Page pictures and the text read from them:
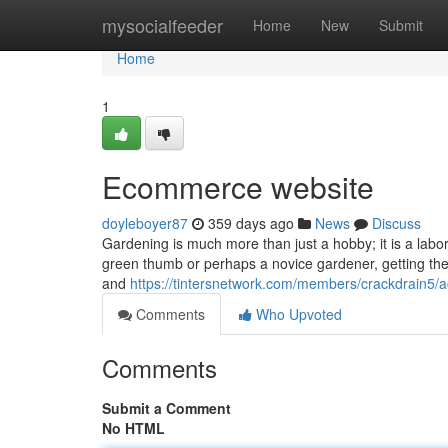
Home
mysocialfeeder
Home
New
Submit
Home
1
Ecommerce website
doyleboyer87
359 days ago
News
Discuss
Gardening is much more than just a hobby; it is a labo
green thumb or perhaps a novice gardener, getting the r
and
https://tintersnetwork.com/members/crackdrain5/ac
Comments
Who Upvoted
Comments
Submit a Comment
No HTML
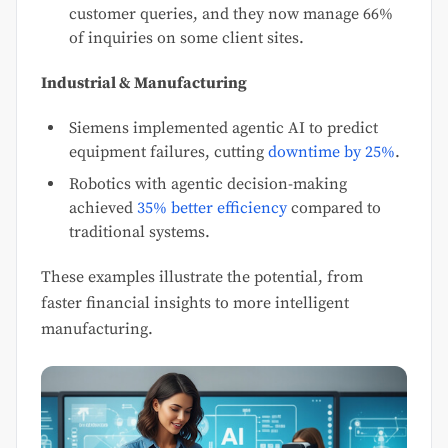
customer queries, and they now manage 66%
of inquiries on some client sites.
Industrial & Manufacturing
Siemens implemented agentic AI to predict
equipment failures, cutting
downtime by 25%
.
Robotics with agentic decision-making
achieved
35% better efficiency
compared to
traditional systems.
These examples illustrate the potential, from
faster financial insights to more intelligent
manufacturing.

[EXERCISE INSTRUCTIONS]: Copy out every line above word for word, leaving out the pictures.

[ANSWER TO THE PROBLEM]:
Home
mysocialfeeder
Home
New
Submit
Home
1
Ecommerce website
doyleboyer87
359 days ago
News
Discuss
Gardening is much more than just a hobby; it is a labo
green thumb or perhaps a novice gardener, getting the r
and
https://tintersnetwork.com/members/crackdrain5/ac
Comments
Who Upvoted
Comments
Submit a Comment
No HTML
customer queries, and they now manage 66%
of inquiries on some client sites.
Industrial & Manufacturing
Siemens implemented agentic AI to predict
equipment failures, cutting
downtime by 25%
.
Robotics with agentic decision-making
achieved
35% better efficiency
compared to
traditional systems.
These examples illustrate the potential, from
faster financial insights to more intelligent
manufacturing.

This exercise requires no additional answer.